# Clint Smith on Gun "Lifestyle" and Gun Safety



## scubapro (Nov 27, 2010)

A great video clip that summarizes the only 4 gun safety rules ever needed...





 
:thumbsup:


----------



## Az-Vic (Jan 7, 2012)

Clint illustrates exactly why Ive never been a fan of paintball. Ive never allowed myself or my children to "play" gun stuff, that is pointing or actually shooting play stuff at other people. Ive always maintained it "dulls" awareness or reality of firearms and the consequences of their use.
Clint is a pretty smart fella, cuts to the chase with reasoned and informed opinions and ideas.


----------



## tjwareusmc (Jul 10, 2008)

Good rules. I grew up with these stressed to me since I was 3 years old.

-EVERY gun is loaded

-NEVER point the gun at anything you don't want to shoot.

The Marine Corps taught me

-finger STRAIGHT and OFF THE TRIGGER

I have been shooting for many years and I have had mishaps but thank GOD, the muzzle was always pointed in a safe direction.

I've learned to drop magazine, clear, clear and clear the chamber again.
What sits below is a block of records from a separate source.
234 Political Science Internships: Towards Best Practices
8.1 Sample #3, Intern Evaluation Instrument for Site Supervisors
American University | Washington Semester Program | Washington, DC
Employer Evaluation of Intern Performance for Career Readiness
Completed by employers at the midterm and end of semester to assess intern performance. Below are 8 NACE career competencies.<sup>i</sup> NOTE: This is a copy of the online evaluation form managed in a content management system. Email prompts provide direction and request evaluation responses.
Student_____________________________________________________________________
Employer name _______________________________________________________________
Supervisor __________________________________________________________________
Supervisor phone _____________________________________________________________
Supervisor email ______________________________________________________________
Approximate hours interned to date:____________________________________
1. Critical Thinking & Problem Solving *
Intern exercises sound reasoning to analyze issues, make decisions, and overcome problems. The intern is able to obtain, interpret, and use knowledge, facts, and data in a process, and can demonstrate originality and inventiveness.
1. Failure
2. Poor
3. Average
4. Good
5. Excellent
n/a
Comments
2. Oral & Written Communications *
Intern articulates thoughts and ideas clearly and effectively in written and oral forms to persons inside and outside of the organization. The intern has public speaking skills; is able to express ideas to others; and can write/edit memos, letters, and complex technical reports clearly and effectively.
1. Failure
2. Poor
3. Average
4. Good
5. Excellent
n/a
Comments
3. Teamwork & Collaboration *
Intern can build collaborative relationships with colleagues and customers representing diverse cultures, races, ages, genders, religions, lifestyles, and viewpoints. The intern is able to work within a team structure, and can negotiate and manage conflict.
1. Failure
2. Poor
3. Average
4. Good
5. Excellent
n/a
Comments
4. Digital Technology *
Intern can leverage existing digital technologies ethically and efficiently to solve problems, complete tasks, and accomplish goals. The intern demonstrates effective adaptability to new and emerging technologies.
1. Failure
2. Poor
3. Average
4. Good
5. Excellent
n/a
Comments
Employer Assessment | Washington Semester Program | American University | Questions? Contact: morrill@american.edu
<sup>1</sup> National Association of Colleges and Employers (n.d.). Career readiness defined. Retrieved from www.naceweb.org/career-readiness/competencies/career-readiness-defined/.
In an AR-15, I look into the chamber out of habit as we did in the service.

I teach these to my kids from the time they are very small. Almost every accidental shooting I have heard of is caused by not following these rules.

Thanks for posting!


----------



## tjwareusmc (Jul 10, 2008)

Az-Vic said:


> Clint illustrates exactly why Ive never been a fan of paintball. Ive never allowed myself or my children to "play" gun stuff, that is pointing or actually shooting play stuff at other people. Ive always maintained it "dulls" awareness or reality of firearms and the consequences of their use.
> Clint is a pretty smart fella, cuts to the chase with reasoned and informed opinions and ideas.


I was just thinking about this too. My kids have recently gotten "airsoft" guns but I am a bit uncomfortable with them pointing even a toy gun at someone. It does "dull" the whole sense of never pointing your muzzle at anything you do not want to shoot.


----------



## Longbow14 (Aug 8, 2011)

I was very involved in airsoft until very recently. many of my friends and other players are firearms owners. Being a bit older I always knew which were which. It should be stressed that airsoft and paintball guns can causer serious injury and should only be used with supervision in designated areas. 
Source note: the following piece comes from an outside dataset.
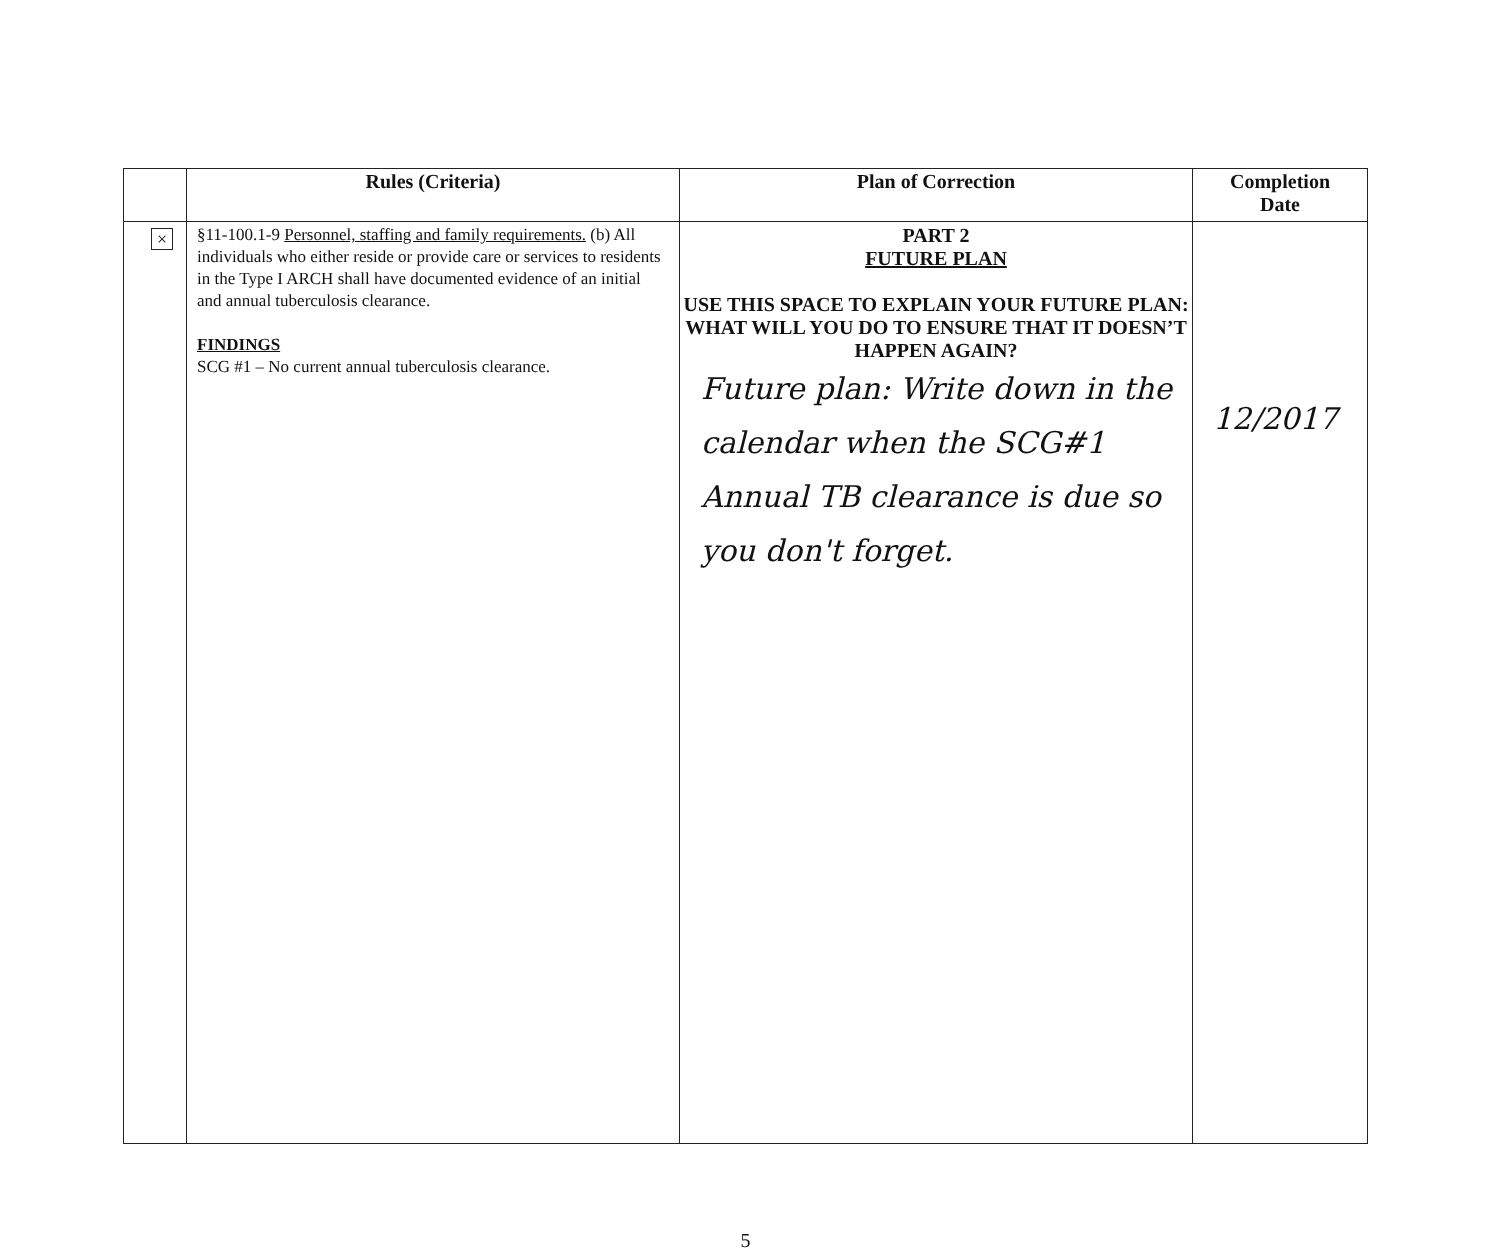| | Rules (Criteria) | Plan of Correction | Completion Date |
| --- | --- | --- | --- |
| × | §11-100.1-9 Personnel, staffing and family requirements. (b) All individuals who either reside or provide care or services to residents in the Type I ARCH shall have documented evidence of an initial and annual tuberculosis clearance. FINDINGS SCG #1 – No current annual tuberculosis clearance. | PART 2 FUTURE PLAN USE THIS SPACE TO EXPLAIN YOUR FUTURE PLAN: WHAT WILL YOU DO TO ENSURE THAT IT DOESN’T HAPPEN AGAIN? Future plan: Write down in the calendar when the SCG#1 Annual TB clearance is due so you don't forget. | 12/2017 |
5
I'm not saying you should give your kids toy guns or real guns. it's a weird grey area that i will leave up to each parent. I would also suggest tell them that they represent a community. doing something stupid with a toy gun (or real gun) puts the credibility of all who participate in shooting sports on the line.
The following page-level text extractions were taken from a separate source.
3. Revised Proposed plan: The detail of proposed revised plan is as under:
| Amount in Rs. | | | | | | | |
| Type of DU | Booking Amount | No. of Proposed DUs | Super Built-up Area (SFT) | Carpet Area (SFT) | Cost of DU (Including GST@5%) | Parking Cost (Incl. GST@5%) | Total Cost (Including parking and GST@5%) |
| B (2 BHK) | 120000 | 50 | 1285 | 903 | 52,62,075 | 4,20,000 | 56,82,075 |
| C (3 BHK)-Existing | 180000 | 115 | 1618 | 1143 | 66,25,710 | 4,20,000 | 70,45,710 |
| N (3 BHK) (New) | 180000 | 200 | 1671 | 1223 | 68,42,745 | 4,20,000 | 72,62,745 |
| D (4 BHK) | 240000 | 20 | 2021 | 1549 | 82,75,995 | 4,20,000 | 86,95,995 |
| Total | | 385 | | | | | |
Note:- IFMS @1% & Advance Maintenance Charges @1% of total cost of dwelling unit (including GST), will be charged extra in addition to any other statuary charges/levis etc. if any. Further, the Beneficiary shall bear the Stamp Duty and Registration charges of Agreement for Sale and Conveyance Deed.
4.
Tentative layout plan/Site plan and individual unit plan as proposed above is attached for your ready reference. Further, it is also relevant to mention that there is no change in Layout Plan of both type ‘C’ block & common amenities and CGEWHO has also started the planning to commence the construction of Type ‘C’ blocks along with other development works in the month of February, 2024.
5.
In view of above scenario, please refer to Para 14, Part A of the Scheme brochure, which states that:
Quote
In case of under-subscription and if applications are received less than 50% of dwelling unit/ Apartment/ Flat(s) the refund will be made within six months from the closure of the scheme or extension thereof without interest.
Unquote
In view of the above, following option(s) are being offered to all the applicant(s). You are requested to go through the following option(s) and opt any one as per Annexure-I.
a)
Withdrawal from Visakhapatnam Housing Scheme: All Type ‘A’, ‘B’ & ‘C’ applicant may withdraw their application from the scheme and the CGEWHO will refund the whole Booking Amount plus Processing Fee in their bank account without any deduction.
Sorry that was a thread jack. I like the video allot, In MA you have to take a class and get a lisence to even own low cap rifles and shotguns; I can't say i was thrilled coughing up the cash but it goes through the lessons again and again, which unfortunately is something that some folks need.


----------



## Jason (Oct 2, 2007)

He has the KISS method and it works wonderfully!!! I know when I am around folks, I always eyeball the trigger on their firearm and if their finger is in the guard...it's mentioned.


----------



## Az-Vic (Jan 7, 2012)

If your a "gun guy", and I consider myself a gun guy, you can spot a non gun guy in about all of five seconds, just by the way he handles a firearm.


----------



## Capt Ron (Aug 12, 2008)

Apparently he doesn't train any hand to hand disarming techniques with plastic guns? Or is that just for Kar-rah-tay instructors?
I simply teach people about the bullet fairy, it's much simpler and I believe more effective.


----------